RECORDS TO PROCESS Start Marker

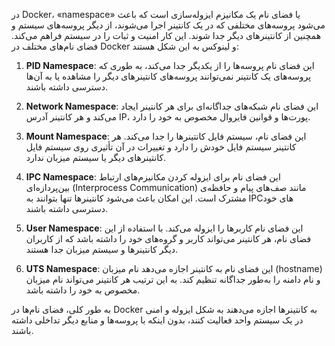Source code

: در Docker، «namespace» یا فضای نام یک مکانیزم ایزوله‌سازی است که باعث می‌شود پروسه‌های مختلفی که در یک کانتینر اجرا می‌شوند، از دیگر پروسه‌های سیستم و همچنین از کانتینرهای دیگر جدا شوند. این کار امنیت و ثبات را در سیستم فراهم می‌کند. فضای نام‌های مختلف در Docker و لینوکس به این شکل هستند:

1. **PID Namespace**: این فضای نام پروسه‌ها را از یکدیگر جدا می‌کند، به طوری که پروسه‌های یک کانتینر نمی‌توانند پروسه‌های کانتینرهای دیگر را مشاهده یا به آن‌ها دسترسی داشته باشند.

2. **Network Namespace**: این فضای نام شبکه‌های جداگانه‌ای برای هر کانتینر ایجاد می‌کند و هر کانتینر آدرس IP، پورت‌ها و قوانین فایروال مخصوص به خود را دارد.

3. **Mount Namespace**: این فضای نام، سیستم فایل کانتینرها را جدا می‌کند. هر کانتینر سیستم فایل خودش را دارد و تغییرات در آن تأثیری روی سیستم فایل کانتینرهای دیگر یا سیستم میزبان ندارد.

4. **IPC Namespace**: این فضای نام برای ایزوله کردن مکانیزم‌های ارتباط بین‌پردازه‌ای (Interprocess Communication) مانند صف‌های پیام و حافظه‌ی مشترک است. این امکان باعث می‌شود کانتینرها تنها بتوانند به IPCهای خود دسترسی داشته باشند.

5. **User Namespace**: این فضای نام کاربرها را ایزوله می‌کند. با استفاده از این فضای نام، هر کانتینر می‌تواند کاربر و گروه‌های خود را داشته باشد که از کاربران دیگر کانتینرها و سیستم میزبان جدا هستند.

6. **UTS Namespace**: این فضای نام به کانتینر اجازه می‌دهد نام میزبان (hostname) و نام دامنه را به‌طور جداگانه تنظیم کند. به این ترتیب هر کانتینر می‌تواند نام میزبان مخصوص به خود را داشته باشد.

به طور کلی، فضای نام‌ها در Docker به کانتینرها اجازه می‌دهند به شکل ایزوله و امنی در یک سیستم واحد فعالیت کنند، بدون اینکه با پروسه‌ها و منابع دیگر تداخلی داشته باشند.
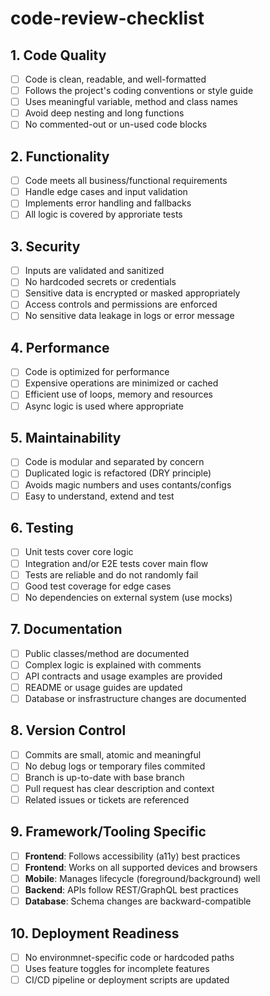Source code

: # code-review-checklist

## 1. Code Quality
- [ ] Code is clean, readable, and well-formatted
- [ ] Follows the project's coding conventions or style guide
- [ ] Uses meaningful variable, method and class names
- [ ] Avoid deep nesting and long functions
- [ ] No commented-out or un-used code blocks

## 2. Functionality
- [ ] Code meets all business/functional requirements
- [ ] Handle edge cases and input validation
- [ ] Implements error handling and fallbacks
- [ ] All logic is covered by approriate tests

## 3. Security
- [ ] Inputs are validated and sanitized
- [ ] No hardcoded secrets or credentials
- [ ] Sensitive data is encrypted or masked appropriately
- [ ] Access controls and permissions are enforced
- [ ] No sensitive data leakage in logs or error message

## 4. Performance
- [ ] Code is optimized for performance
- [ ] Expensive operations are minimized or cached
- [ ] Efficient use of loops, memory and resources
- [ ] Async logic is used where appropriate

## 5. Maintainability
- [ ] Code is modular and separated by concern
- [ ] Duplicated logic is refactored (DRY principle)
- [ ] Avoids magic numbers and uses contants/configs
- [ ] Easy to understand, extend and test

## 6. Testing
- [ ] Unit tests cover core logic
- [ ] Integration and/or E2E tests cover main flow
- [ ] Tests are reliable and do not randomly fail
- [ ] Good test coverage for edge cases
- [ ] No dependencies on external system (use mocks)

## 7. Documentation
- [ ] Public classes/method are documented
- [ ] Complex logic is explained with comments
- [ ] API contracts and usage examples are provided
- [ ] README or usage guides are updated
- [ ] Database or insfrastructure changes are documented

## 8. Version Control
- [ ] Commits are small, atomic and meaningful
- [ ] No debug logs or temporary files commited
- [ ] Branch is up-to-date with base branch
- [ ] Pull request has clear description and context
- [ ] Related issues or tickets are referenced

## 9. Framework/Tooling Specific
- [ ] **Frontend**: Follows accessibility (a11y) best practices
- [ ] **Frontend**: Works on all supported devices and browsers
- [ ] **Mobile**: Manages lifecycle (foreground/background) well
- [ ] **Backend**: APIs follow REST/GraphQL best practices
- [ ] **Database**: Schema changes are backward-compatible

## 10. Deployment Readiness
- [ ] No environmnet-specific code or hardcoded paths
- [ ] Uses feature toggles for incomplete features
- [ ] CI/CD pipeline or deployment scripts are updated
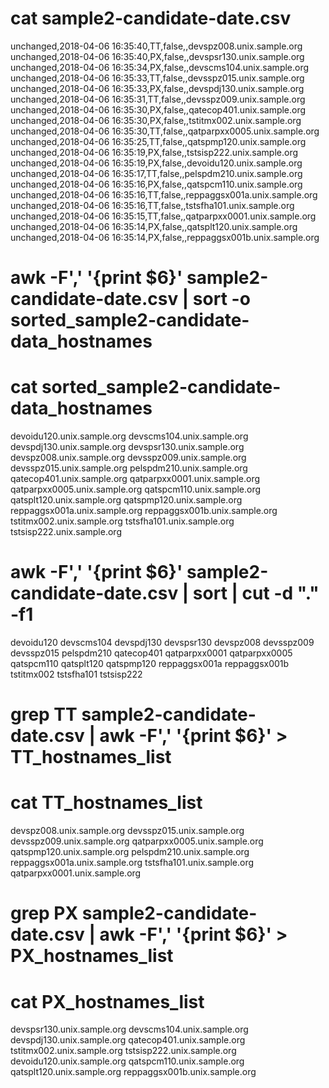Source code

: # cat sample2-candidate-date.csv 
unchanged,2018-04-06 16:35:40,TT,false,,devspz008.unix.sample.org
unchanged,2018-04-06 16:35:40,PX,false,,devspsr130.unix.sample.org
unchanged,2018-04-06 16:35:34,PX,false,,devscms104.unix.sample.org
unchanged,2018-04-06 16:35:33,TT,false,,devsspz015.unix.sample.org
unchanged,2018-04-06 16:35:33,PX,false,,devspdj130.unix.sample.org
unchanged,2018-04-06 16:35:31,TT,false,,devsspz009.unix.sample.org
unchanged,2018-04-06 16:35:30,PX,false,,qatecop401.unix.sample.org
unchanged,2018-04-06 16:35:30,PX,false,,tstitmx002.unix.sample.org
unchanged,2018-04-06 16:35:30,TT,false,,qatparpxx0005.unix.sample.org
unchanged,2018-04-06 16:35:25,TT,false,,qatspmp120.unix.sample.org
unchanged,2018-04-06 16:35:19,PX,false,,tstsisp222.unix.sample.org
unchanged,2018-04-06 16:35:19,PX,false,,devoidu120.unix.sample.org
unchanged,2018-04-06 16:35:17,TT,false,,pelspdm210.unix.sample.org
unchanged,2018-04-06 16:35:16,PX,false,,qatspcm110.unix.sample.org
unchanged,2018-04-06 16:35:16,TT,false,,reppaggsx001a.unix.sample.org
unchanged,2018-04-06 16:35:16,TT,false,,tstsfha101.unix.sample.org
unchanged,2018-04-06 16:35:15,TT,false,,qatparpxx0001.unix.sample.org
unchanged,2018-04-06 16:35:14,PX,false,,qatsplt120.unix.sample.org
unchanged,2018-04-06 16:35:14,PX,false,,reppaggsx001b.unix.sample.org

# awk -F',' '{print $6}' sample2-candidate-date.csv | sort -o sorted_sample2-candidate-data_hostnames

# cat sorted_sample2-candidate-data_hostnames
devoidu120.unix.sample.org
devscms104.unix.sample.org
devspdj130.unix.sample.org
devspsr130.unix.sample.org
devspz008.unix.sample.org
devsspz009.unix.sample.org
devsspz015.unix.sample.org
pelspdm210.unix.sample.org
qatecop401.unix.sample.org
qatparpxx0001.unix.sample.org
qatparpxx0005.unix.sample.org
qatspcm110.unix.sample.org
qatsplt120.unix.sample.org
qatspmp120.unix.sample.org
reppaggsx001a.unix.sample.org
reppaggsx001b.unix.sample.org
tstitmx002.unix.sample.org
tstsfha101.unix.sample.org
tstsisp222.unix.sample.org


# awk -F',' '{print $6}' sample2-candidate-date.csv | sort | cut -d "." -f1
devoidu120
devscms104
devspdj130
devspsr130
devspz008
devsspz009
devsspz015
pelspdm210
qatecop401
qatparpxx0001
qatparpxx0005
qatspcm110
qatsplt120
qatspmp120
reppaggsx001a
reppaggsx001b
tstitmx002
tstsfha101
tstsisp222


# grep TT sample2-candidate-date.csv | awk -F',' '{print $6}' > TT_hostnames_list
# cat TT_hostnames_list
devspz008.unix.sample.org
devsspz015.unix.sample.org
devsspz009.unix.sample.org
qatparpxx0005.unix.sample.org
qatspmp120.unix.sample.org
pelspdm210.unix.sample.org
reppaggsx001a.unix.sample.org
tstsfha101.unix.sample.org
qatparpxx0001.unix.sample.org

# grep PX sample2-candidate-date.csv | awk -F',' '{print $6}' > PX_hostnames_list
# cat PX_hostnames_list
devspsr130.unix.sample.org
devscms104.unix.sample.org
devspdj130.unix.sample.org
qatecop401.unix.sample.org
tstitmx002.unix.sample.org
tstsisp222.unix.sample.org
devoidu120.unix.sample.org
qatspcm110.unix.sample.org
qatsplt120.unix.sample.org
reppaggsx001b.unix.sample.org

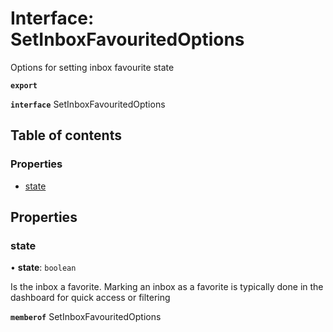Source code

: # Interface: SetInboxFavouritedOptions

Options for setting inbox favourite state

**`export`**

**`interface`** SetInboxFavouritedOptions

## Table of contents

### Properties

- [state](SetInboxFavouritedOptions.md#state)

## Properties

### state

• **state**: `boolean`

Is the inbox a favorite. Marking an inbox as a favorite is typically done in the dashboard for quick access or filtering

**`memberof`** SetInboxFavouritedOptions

RECORDS TO PROCESS End Marker

WHAT THE TASK ASKS:
Turn the lines of the listing from the one containing "6. **UTS Namespace**: این" through the one containing "- [ ] No sensitive", both included, into a numbered list with blank lines dropped and the pictures left out.

RESPONSE TO THIS EXERCISE:
1. 6. **UTS Namespace**: این فضای نام به کانتینر اجازه می‌دهد نام میزبان (hostname) و نام دامنه را به‌طور جداگانه تنظیم کند. به این ترتیب هر کانتینر می‌تواند نام میزبان مخصوص به خود را داشته باشد.
2. به طور کلی، فضای نام‌ها در Docker به کانتینرها اجازه می‌دهند به شکل ایزوله و امنی در یک سیستم واحد فعالیت کنند، بدون اینکه با پروسه‌ها و منابع دیگر تداخلی داشته باشند.
3. Source code
4. : # code-review-checklist
5. ## 1. Code Quality
6. - [ ] Code is clean, readable, and well-formatted
7. - [ ] Follows the project's coding conventions or style guide
8. - [ ] Uses meaningful variable, method and class names
9. - [ ] Avoid deep nesting and long functions
10. - [ ] No commented-out or un-used code blocks
11. ## 2. Functionality
12. - [ ] Code meets all business/functional requirements
13. - [ ] Handle edge cases and input validation
14. - [ ] Implements error handling and fallbacks
15. - [ ] All logic is covered by approriate tests
16. ## 3. Security
17. - [ ] Inputs are validated and sanitized
18. - [ ] No hardcoded secrets or credentials
19. - [ ] Sensitive data is encrypted or masked appropriately
20. - [ ] Access controls and permissions are enforced
21. - [ ] No sensitive data leakage in logs or error message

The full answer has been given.